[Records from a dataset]

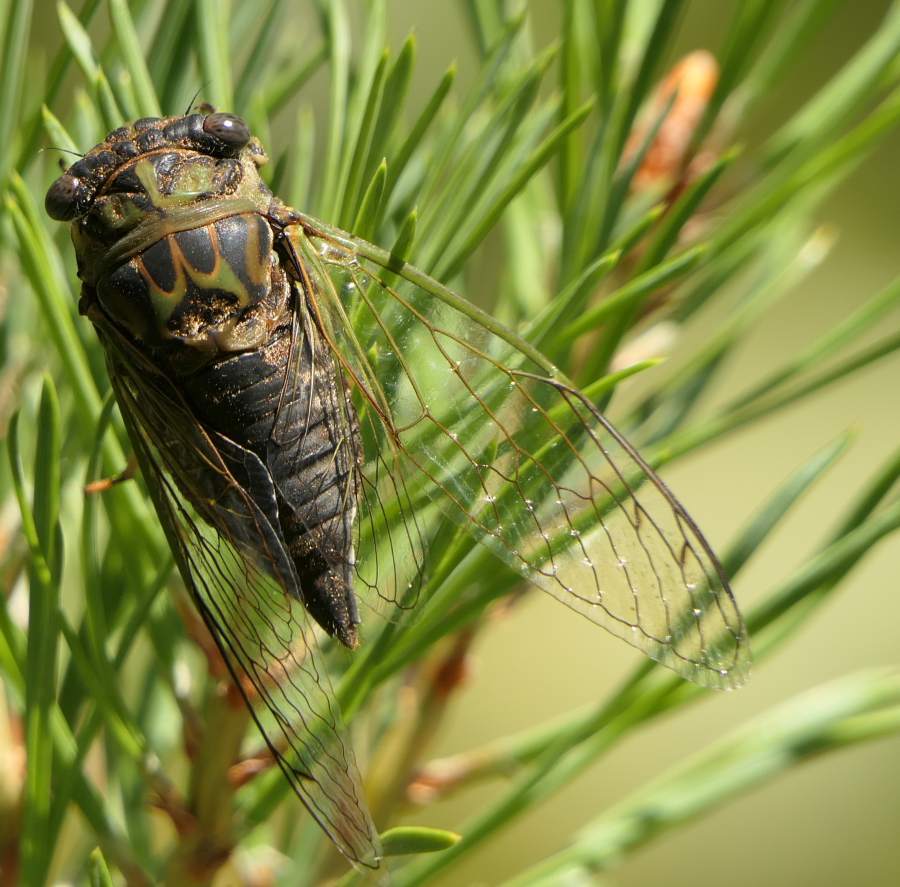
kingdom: Animalia
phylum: Arthropoda
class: Insecta
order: Hemiptera
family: Cicadidae
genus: Neotibicen
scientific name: Neotibicen canicularis
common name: God-day cicada
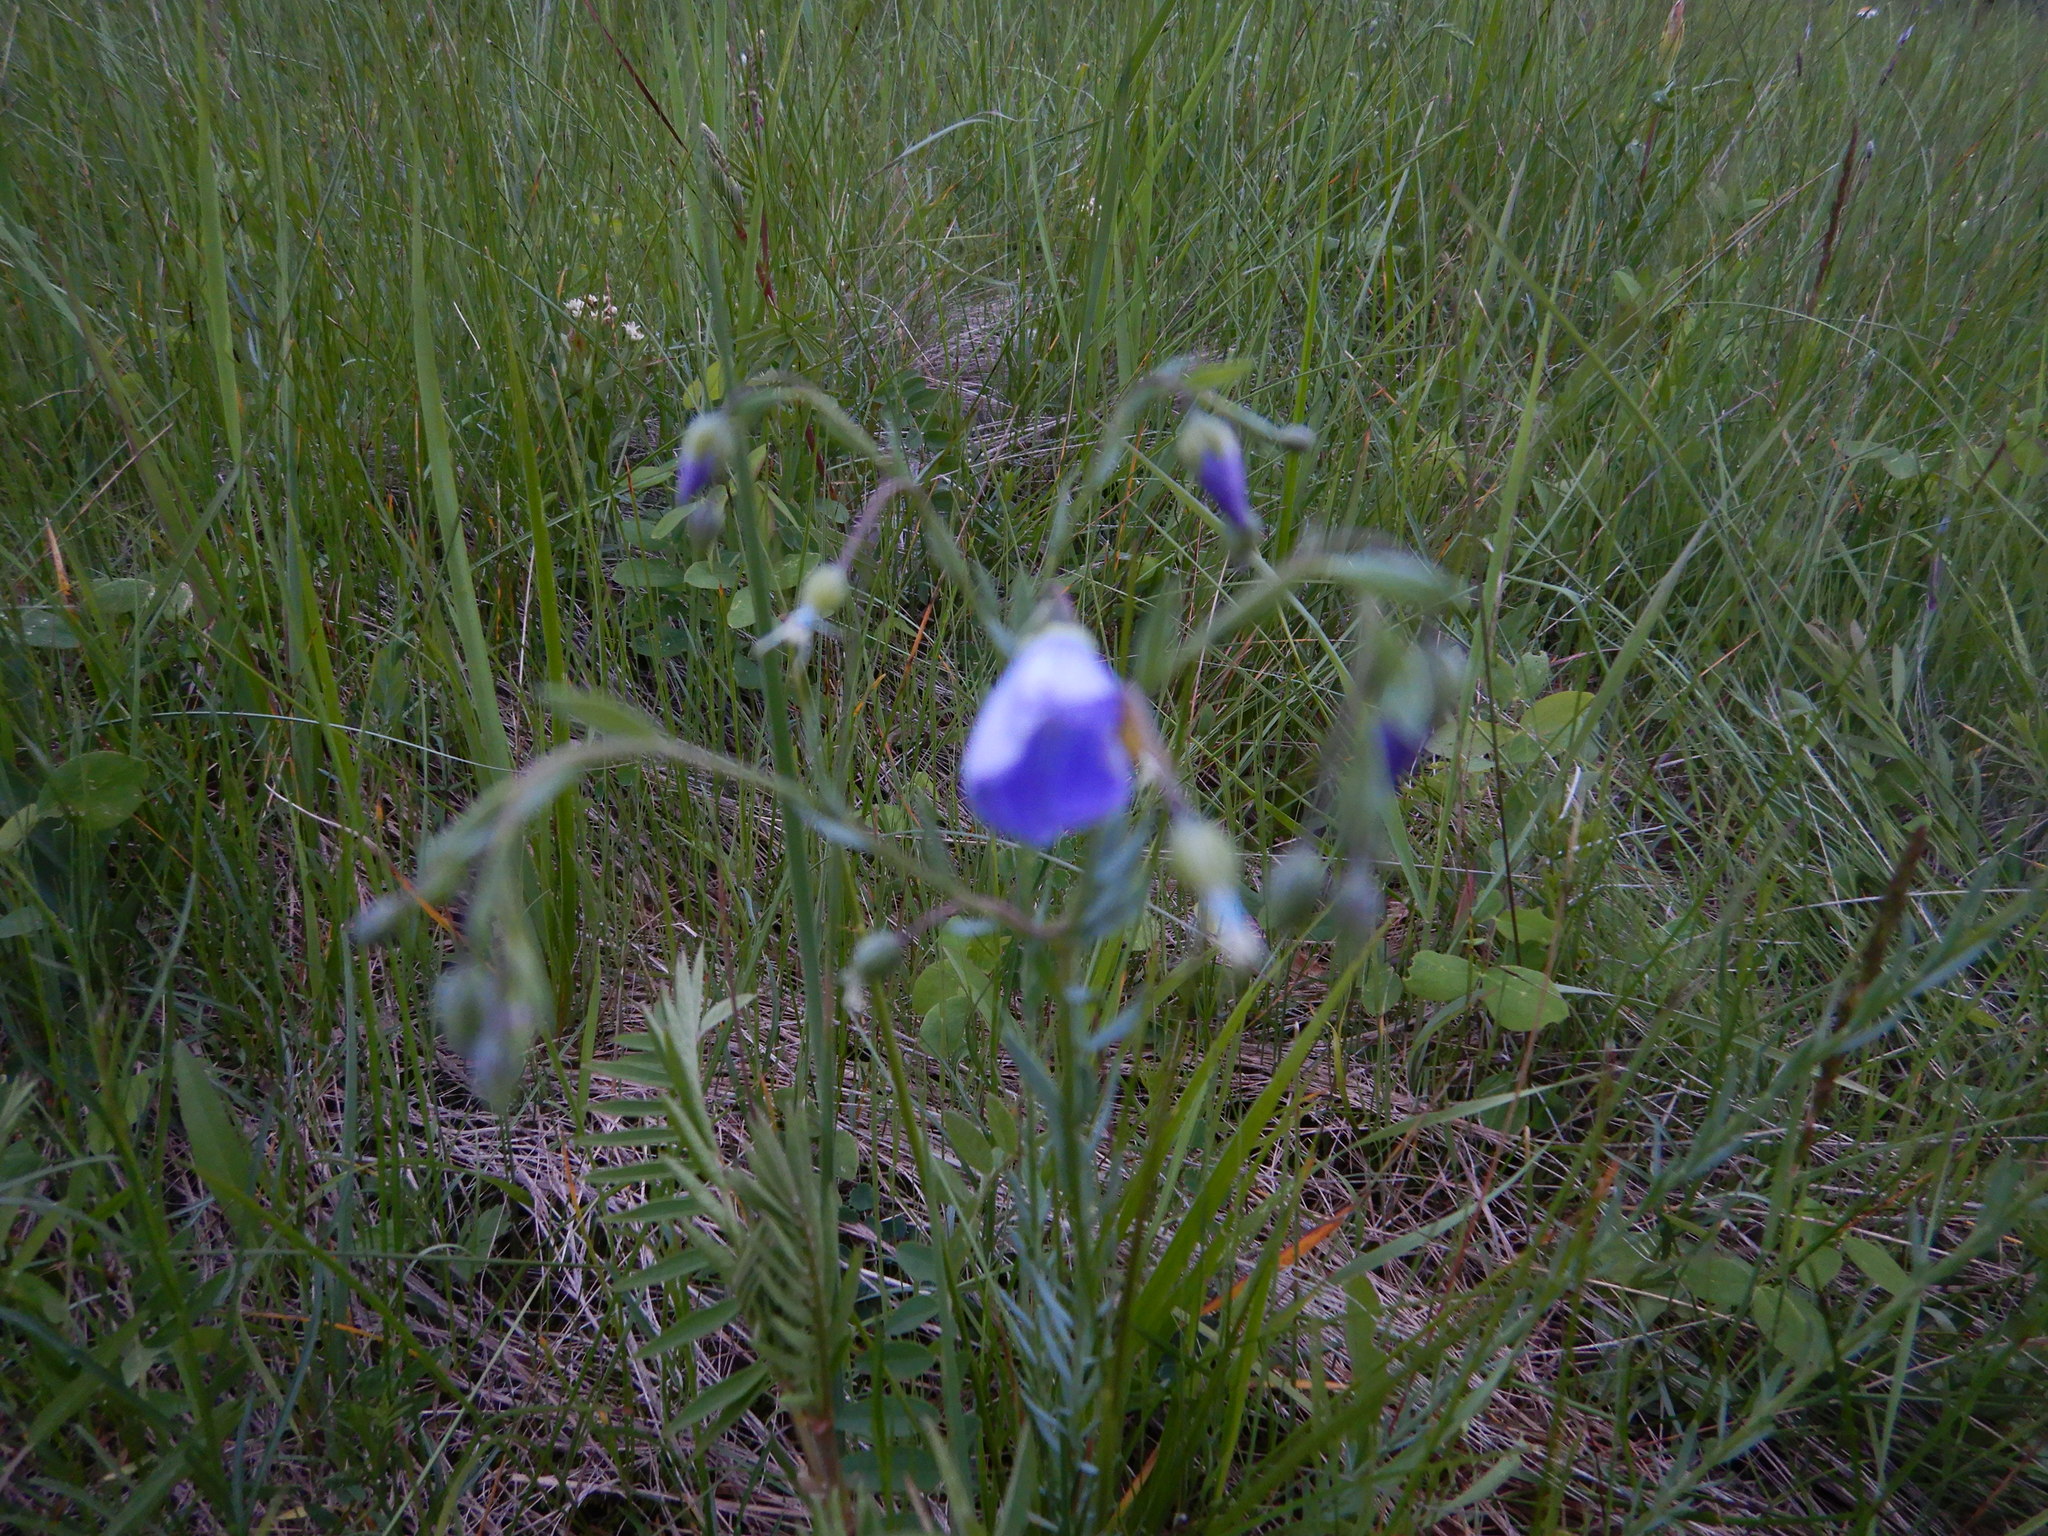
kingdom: Plantae
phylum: Tracheophyta
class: Magnoliopsida
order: Malpighiales
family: Linaceae
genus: Linum
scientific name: Linum lewisii
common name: Prairie flax
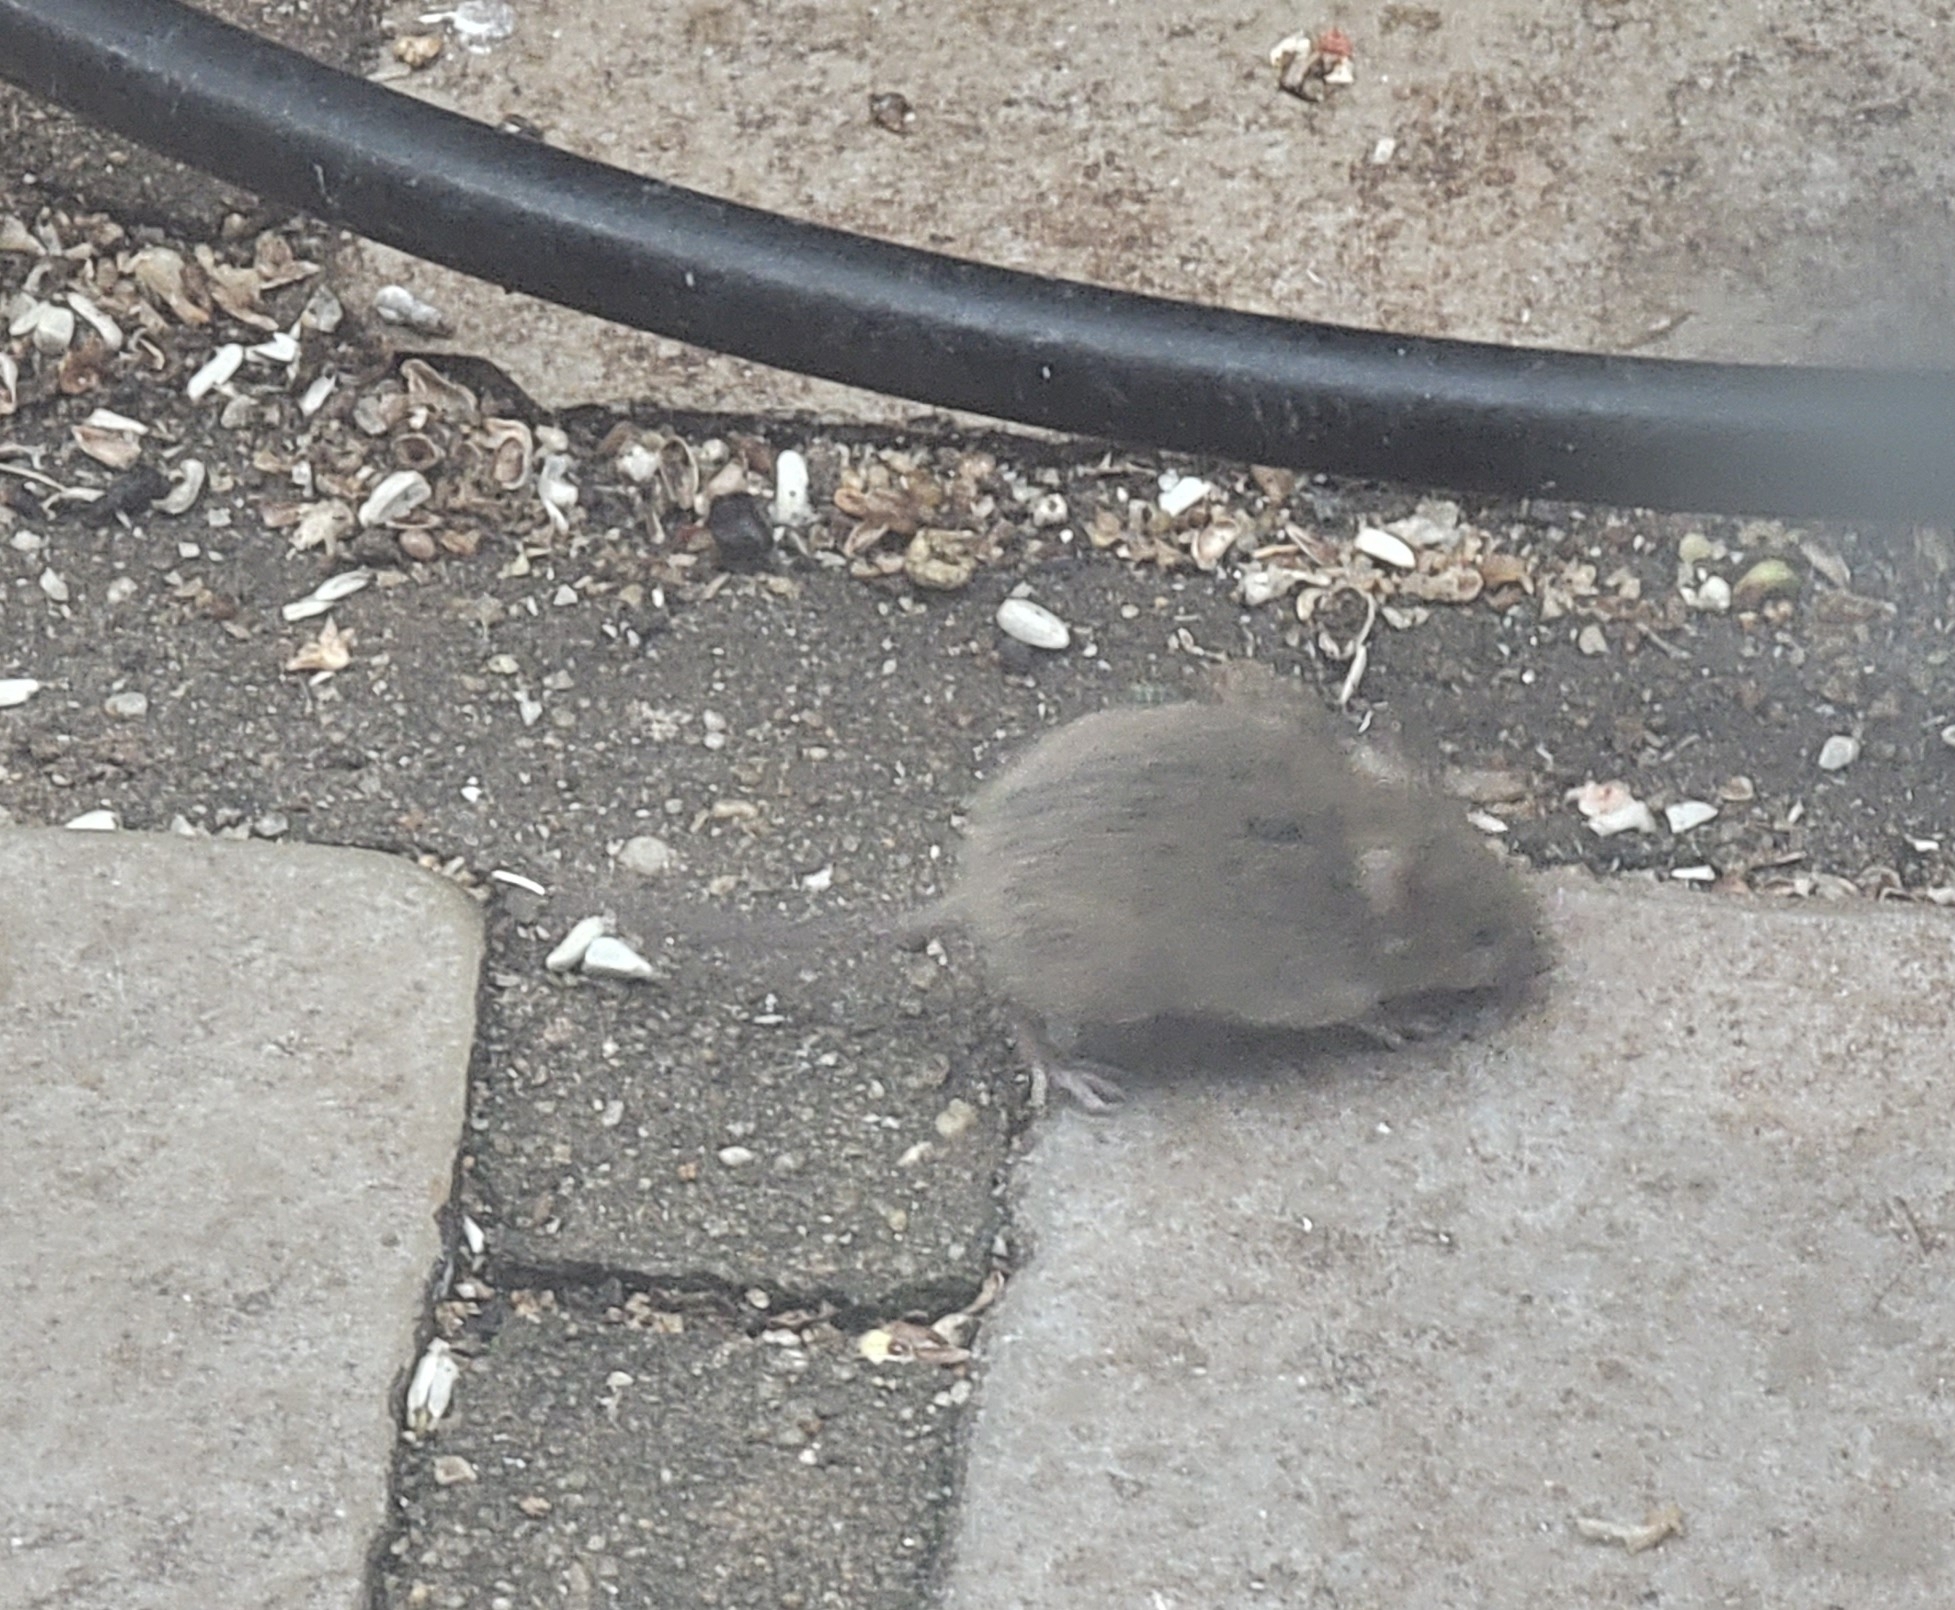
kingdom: Animalia
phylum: Chordata
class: Mammalia
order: Rodentia
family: Muridae
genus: Mus
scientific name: Mus musculus
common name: House mouse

### Given instruction
Can you rename "common name" to "vernacular name" everywhere in the material above, leaving every other line unchanged and omitting the pictures?

### Full solution
kingdom: Animalia
phylum: Arthropoda
class: Insecta
order: Hemiptera
family: Cicadidae
genus: Neotibicen
scientific name: Neotibicen canicularis
vernacular name: God-day cicada
kingdom: Plantae
phylum: Tracheophyta
class: Magnoliopsida
order: Malpighiales
family: Linaceae
genus: Linum
scientific name: Linum lewisii
vernacular name: Prairie flax
kingdom: Animalia
phylum: Chordata
class: Mammalia
order: Rodentia
family: Muridae
genus: Mus
scientific name: Mus musculus
vernacular name: House mouse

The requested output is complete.